Open lounily opened 7 years ago

lounily commented 7 years ago

what is the format of the word_similarity.txt and the qa_word2id.txt? thank you very much @NobodyWHU @duanyu

duanyu commented 7 years ago

Firstly, the format of the word_similarity file is

s(0,0) s(0,1) ... s(0,|V|)
s(1,0) s(1,1) ... s(1,|V|) 
... ... ... ...
s(|V|,0) s(|V|,1) ... s(|V|,|V|)

In details, s(i,j) means the cosine similarity between ith word' embedding and jth word's embedding, |V| is the size of vocabulary, every item in same line is separated by a blank space.

Secondly, the format of the qa_word2id file is

word,id
... ...
word,id
lounily commented 6 years ago

what is the meaning of the result file _theta.txt and _assign.txt ? and which files are responding to the result file of the LDA ? If I want to compute the perplexity of the model ,which file would I use? thank you very much @NobodyWHU @duanyu

YaYaCT commented 6 years ago

hi, i want ask what is format of the _snippet_200iter_initial_status.txt? thanks@NobodyWHU

duanyu commented 6 years ago

In fact we do not use the initialFile in our experiments of SIGIR paper, we randomly initialize the topic assignments, and that's just experimental codes but we forget to delete it, we will fix that mistake :) I guess you will see the correct version in Github tomorrow. @YaYaCT

YaYaCT commented 6 years ago

thank you very much expecting the correct version @NobodyWHU

NobodyWHU commented 6 years ago

@duanyu has fixed the mistake, thank you very much! @YaYaCT

YaYaCT commented 6 years ago

作者您好: 1.想问一下关于word_similarity矩阵,每一行代表词与对应的相似词的相似度,那么这个矩阵中需要包含这个词与自己的相似度吗,看作者的文章里面说到,相似词矩阵里面包含本身这个词。 2.请问这个代码的第132行j和i的位置是不是反了,因初学,不太理解,见笑了 希望能得到作者的回复,谢谢!

2018-05-07 10:25 GMT+08:00 Jeremy Wang notifications@github.com:

@duanyu https://github.com/duanyu has fixed the mistake, thank you very much! @YaYaCT https://github.com/YaYaCT

— You are receiving this because you were mentioned.

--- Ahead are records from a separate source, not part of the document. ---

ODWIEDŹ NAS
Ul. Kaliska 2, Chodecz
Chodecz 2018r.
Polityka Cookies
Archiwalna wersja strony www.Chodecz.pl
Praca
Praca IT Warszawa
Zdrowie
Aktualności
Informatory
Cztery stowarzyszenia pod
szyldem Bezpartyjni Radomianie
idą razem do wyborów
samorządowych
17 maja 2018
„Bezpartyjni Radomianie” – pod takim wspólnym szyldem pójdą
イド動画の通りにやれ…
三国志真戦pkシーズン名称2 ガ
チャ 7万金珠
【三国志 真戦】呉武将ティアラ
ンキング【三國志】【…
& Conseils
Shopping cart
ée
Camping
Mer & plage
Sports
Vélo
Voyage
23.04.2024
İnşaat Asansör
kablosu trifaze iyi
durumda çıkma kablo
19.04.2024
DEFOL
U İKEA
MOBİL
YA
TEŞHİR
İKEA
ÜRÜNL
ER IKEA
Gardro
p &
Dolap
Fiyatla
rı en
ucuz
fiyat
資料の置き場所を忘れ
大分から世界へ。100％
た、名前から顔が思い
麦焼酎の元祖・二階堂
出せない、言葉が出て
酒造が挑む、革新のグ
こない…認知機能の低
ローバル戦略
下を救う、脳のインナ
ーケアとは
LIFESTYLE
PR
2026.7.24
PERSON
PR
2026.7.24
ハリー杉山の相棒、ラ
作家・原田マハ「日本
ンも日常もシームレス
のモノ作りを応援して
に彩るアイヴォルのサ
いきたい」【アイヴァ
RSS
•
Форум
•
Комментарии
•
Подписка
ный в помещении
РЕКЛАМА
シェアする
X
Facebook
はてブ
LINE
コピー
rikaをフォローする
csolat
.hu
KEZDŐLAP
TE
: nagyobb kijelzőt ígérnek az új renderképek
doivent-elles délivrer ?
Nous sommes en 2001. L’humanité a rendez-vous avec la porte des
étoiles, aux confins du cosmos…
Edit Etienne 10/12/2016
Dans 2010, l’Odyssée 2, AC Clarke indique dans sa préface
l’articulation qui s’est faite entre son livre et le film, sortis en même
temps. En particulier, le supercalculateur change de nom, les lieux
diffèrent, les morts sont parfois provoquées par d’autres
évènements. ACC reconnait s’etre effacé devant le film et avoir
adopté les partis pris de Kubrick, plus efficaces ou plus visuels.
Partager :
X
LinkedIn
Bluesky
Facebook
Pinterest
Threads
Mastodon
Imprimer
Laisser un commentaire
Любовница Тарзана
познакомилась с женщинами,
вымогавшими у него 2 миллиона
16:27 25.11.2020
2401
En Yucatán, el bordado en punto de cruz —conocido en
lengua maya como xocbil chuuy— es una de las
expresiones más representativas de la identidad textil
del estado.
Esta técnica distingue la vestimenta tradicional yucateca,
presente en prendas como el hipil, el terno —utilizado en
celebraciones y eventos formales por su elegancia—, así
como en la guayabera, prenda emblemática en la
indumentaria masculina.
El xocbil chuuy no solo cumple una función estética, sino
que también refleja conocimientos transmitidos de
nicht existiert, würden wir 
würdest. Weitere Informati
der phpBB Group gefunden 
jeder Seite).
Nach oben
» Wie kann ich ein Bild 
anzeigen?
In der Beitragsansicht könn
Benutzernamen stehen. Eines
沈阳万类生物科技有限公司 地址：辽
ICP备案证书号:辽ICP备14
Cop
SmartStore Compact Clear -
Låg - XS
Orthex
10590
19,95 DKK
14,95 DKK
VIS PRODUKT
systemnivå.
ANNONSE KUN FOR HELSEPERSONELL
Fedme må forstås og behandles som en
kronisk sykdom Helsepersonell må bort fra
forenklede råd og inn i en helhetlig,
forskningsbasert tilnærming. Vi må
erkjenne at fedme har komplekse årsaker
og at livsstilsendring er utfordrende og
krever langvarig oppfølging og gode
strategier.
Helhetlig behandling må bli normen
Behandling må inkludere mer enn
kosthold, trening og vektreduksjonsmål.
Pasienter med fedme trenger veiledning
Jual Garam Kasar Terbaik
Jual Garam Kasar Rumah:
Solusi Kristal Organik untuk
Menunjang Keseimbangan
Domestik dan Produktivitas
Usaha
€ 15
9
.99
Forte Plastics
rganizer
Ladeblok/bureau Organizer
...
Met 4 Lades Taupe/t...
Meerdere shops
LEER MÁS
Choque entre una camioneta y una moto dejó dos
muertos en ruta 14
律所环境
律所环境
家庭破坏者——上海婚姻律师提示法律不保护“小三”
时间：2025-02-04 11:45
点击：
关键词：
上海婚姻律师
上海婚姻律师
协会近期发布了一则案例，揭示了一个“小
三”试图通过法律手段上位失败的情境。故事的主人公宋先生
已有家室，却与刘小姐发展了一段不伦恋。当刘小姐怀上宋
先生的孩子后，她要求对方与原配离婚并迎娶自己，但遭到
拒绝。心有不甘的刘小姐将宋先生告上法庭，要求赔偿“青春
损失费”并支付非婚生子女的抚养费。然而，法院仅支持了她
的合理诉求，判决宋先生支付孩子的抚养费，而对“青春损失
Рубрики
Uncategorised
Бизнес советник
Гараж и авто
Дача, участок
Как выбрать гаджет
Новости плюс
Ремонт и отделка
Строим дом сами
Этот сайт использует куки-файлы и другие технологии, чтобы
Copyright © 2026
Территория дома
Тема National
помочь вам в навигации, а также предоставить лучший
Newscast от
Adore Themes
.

Reply to this email directly, view it on GitHub https://github.com/NobodyWHU/GPUDMM/issues/3#issuecomment-386940164, or mute the thread https://github.com/notifications/unsubscribe-auth/AlMzE7g0NpayJEmcrwWEGEsL6ghF2wz0ks5tv7CXgaJpZM4QrFKT .

NobodyWHU commented 6 years ago

@YaYaCT word_similarity 应该是个对称矩阵, [i,j] 和 [j,i] 的值应该是一样的,可能写成[i,j]更容易理解。单词与自己的相似度应该是1.